Bitcoin: Bitcoin’s rising correlation with tech weighs on hedge appeal

A familiar tone emerged in the market on Friday: tech stocks saw a small rebound and around the same time, Bitcoin reversed course as well, highlighting the cryptocurrency’s tendency to move at the same time as other risky assets.

The world’s largest digital token rose 0.6% to $43,080 on Friday as of 3:46 pm New York time. Market veterans may not have been surprised to see that the Nasdaq, which is heavily weighted toward the big tech companies, also advanced.

According to Matthew Siegel, Head of Digital Asset Research at VanEck: “Bitcoin is following the usual near-term pattern, with a relatively high correlation with the Nasdaq and other technology stocks.”

Practically all week, cryptocurrencies have skewed and turned in the same way that tech stocks have, with both groups of assets coming under pressure as the Federal Reserve becomes more hawkish in its policy.

Marco Babic, chief strategist at Clocktower Group, agrees. He said bitcoin is “a high beta risk asset,” adding that “in an environment where the Federal Reserve is getting more hawkish, you don’t really want to own a high beta asset.”


The currency’s 100-day correlation coefficient and the Nasdaq 100 now stand at 0.40, among the highest of these readings dating back to 2011. (A coefficient of 1 means the assets are moving at a steady pace, while minus -1 will show that they are moving in opposite directions.)

“People are stepping back and saying, OK, what is Bitcoin?” Victoria Green, co-founder and chief investment officer at G Squared Private Wealth, said over the phone. “Bitcoin shows much more propensity to track and correlate with the Nasdaq and the market than inflation and an uncorrelated currency.”

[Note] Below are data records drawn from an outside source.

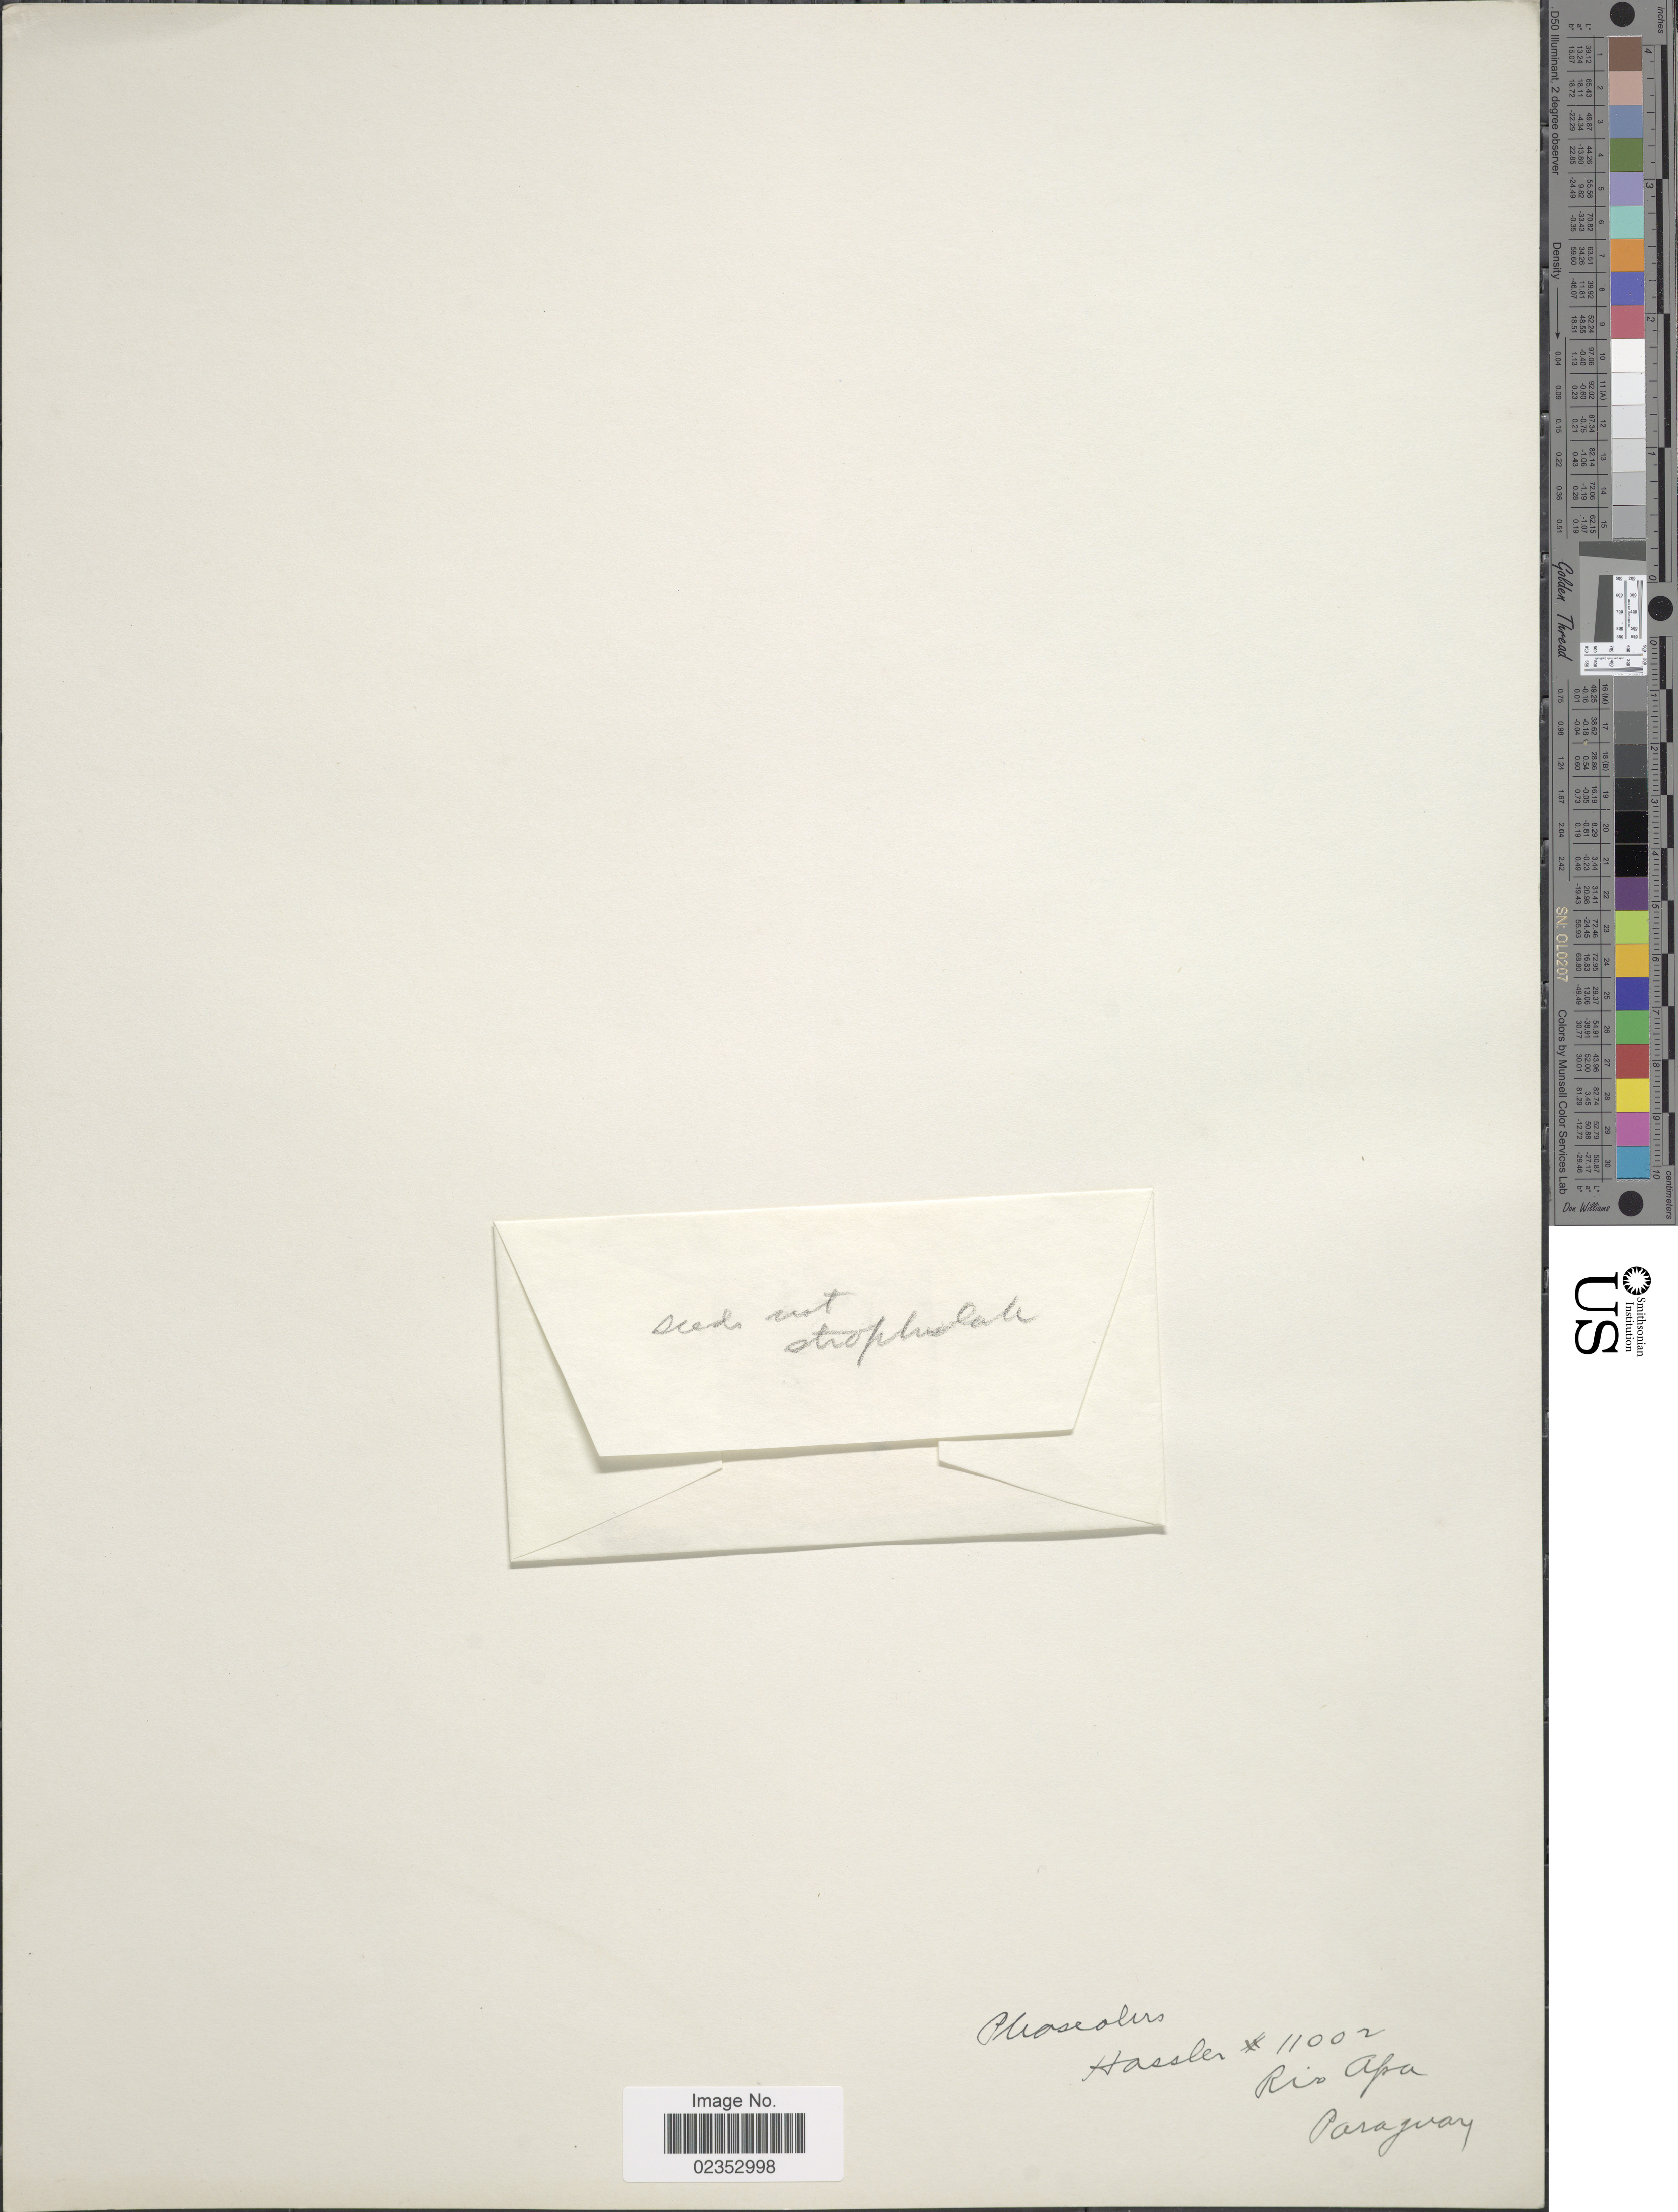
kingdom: Plantae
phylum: Tracheophyta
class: Magnoliopsida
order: Fabales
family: Fabaceae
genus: Macroptilium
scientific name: Macroptilium psammodes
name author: (Lindm.) S.I.Drewes & R.A. Palacios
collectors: Hassler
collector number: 11002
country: Paraguay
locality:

For most of its 13-year history, Bitcoin has enjoyed an environment of easy monetary policy and zero or negative rates. But stocks and cryptocurrencies have been volatile lately as the Federal Reserve prepares to withdraw the pandemic-era stimulus that has been in place for the past two years. While there is no direct line from Federal Reserve coffers to Bitcoin buy orders on exchanges, there is a connection, according to analysts who say that less money in the system means fewer dollars are going into cryptocurrencies as well.

“If this continues in terms of correlation, we think the cryptocurrency may lose its attractiveness as a hedge and we are starting to see that now,” said Anderson Lafontant, senior advisor for advanced planning at Miracle Mile Advisors.